* **Tasks and exercises**:
**1.** Translate this sentence from the fire safety inspection excerpt into Spanish: "Failure to maintain the door assembly will allow for the travel of fire and smoke gases from one compartment to another endangering, patients, staff, or other building occupants."
**2.** According to the fire safety inspection excerpt, what was holding open the corridor door with a self-closer in the service corridor/emergency room?
**3.** Continue the fire safety inspection excerpt from its final sentence.
Segment Start: Excerpted text
The findings include:
Observations on 11/17/16 from 12:30 PM to 3:15 PM during the tour, revealed that a service corridor /door exit, the egress door had penetrations through it.
During an interview on 11/17/16 at 1:15 PM, the Director of Environmental Services (DES) at the time of observation revealed the DES was aware of the door had penetrations. This did not meet the requirement of NFPA 101 (2012) 19.2.2.2.4., 7.2.1.6.
During an exit conference on 11/17/16 at 3:30 PM. These findings were verified by Director of Environmental Services at the times of observation and with the Administrator.

Doors with Self-Closing Devices

Tag No.: K0223

Based on observations and interview, the facility failed to maintain the self-closers on door assemblies in accordance with LSC( Life Safety Code) Section 19.2.2.2.7. Corridor door assemblies to properly self-close and latch upon release to maintain the fire resistance rated barrier penetration. Failure to maintain the door assembly will allow for the travel of fire and smoke gases from one compartment to another endangering, patients, staff, or other building occupants.

The findings include:
Observations on 11/17/16 from 12:30 PM to 3:15 PM during the tour, a service corridor/ emergency room, the corridor door with self-closer held open by door stop attached to bottom of door.
Segment End: Excerpted text
Segment Start: Recorded information
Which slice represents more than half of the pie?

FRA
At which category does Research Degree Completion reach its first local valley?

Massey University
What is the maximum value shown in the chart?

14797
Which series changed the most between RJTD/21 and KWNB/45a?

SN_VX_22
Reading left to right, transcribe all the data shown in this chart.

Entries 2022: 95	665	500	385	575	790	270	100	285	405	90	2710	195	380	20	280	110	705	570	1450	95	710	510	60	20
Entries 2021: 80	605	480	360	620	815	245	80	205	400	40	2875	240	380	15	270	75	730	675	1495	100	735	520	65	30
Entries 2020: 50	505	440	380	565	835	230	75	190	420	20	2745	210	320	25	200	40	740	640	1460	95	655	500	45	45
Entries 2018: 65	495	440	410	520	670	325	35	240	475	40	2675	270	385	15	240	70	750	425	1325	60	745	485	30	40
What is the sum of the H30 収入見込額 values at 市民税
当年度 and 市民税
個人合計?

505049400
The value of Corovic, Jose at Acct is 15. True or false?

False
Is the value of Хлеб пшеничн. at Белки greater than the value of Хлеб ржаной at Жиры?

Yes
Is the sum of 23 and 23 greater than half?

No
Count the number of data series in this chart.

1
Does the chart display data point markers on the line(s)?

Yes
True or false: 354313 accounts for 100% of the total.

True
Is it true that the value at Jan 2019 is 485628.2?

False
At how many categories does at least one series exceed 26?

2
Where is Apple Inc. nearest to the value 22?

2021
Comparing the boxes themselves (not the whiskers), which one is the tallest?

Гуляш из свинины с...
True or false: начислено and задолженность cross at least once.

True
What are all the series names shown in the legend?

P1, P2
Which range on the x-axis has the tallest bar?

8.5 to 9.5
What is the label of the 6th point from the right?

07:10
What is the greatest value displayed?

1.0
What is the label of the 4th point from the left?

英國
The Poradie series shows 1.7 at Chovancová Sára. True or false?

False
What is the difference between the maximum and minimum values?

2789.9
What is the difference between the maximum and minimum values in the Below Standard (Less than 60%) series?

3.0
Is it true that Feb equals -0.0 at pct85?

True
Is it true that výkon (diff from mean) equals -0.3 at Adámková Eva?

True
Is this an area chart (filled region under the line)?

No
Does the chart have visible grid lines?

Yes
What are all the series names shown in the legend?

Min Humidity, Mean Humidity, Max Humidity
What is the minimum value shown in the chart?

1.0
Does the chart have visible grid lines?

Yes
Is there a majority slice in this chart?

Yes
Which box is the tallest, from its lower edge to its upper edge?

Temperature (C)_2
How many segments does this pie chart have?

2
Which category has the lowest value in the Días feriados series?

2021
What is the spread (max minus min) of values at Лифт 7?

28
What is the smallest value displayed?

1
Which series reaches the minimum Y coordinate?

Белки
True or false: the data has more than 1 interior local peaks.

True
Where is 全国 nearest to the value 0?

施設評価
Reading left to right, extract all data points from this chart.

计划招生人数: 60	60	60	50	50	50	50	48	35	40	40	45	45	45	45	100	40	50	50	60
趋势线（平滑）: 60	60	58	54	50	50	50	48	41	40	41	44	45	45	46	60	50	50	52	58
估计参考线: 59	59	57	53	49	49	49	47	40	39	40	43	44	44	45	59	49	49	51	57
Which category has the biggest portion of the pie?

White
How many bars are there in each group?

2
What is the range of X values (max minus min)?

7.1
Segment End: Recorded information
* **Answers for the exercise**:
**1.** No mantener el conjunto de la puerta permitirá el paso del fuego y de los gases de humo de un compartimento a otro, poniendo en peligro a los pacientes, al personal o a otros ocupantes del edificio.

**2.** A door stop attached to the bottom of the door.

**3.**
During an interview on 11/17/16 at 2:55 PM, the Director of Environmental Services (DES) at the time of observation revealed the DES was aware of the door with self-closer was held open by stop. This did not meet the requirement of NFPA 101 (2012) 19.2.2.2.7., 19.2.2.2.8.
During an exit conference on 11/17/16 at 3:30 PM. These findings were verified by Director of Environmental Services at the times of observation and with the Administrator.

Subdivision of Building Spaces - Smoke Barrie

Tag No.: K0372

Based on observation and staff interview, the facility failed to maintain fire and smoke barriers in the facility in accordance with LSC( Life Safety Codes)Sections 19.3.7.3., 8.3.5.1. which could allow for the transfer of fire and smoke from one compartment to another, endangering patients, staff, and other building occupants.
The findings include:
Observations on 11/17/16 during the tour from 12:30 pm to 3:15 pm revealed that:
Observations on 11/17/16 from 12:30 PM to 3:15 PM during the tour, the boiler/vacuum room, it was that their was penetrations in the wall and ceiling.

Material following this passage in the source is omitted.